Right now, most clubs and communal groups are banned from holding events, and may not be able to resume for a while. We’re not regularly strolling down busy streets or bumping into people in cafés and bars. That means we’re missing out on low-cost, low-stakes conversations. “Sometimes it’s harder to talk to people we know well because those conversations come with an emotional burden,” says Sandstrom. “Weak-tie conversations are lighter and less demanding.”
They are also a source of novelty, at a time when the days can all feel the same. Sandstrom shared a story about a colleague who has a weekly video chat with her family. “She says they’re running out of things to say, because nobody’s doing anything right now.”
As Granovetter’s work showed, we get much of our new information from weak ties. That provides stimulation but also, in a time of uncertainty, guidance on how to behave. For instance, by engaging in a wide variety of conversations with weak ties, people can learn about how to cope with the various difficulties of life under lockdown.

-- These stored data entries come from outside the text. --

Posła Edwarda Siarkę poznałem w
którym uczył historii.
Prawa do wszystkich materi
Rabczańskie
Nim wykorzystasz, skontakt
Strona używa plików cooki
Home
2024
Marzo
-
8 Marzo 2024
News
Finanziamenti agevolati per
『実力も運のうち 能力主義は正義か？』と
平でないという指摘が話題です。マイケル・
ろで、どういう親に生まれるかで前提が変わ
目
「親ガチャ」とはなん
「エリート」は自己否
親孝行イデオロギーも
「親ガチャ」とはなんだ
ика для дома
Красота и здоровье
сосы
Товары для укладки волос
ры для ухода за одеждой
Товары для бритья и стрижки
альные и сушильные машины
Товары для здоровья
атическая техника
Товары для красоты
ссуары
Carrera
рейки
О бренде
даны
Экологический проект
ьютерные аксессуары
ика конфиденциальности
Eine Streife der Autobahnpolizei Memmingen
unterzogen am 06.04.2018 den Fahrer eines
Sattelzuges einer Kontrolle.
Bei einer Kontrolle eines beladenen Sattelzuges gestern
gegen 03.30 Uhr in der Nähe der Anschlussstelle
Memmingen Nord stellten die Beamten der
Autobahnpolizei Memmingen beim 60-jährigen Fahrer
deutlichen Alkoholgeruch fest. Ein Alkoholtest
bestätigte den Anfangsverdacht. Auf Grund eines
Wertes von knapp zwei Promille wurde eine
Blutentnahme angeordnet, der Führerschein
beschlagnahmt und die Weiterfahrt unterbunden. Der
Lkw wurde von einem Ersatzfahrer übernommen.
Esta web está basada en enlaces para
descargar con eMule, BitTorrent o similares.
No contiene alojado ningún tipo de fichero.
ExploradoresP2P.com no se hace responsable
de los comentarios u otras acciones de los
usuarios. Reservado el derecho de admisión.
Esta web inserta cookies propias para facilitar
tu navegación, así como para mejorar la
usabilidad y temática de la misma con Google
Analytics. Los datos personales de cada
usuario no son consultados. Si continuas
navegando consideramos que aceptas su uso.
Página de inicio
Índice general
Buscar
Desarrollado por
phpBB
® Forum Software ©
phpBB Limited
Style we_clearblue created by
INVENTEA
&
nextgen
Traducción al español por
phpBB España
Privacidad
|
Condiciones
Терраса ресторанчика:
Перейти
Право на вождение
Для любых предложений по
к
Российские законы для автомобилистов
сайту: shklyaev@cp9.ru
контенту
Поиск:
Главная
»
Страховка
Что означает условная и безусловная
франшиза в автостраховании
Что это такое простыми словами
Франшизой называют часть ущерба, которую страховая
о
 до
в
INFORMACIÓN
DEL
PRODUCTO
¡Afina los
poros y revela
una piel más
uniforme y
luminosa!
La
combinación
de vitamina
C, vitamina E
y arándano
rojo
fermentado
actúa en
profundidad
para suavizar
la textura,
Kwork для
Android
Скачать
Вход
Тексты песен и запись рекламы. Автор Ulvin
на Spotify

For all these reasons, we should continue to try and find ways to cultivate weak-tie relationships, in lockdown and beyond. Even under conditions of social distancing, our more distant friends are important to us. “We’re all curious to see how others are coping, what they’re doing, to help us figure out how to behave,” says Sandstrom.
Social media, she points out, is a useful substitute for weak-tie conversations. We can use it to reach out to people we don’t know well for light, but meaningful interactions. She adds that we can also engage in more weak-tie-style interactions with our strong ties, checking to see how people are without engaging them in a full conversation. The goal, says Sandstrom, is to let others know you are thinking of them without asking for a great deal of time, energy or attention.
After this pandemic has passed we should take care to rebuild our networks of casual acquaintances. We can learn a lot from talking to people we barely know.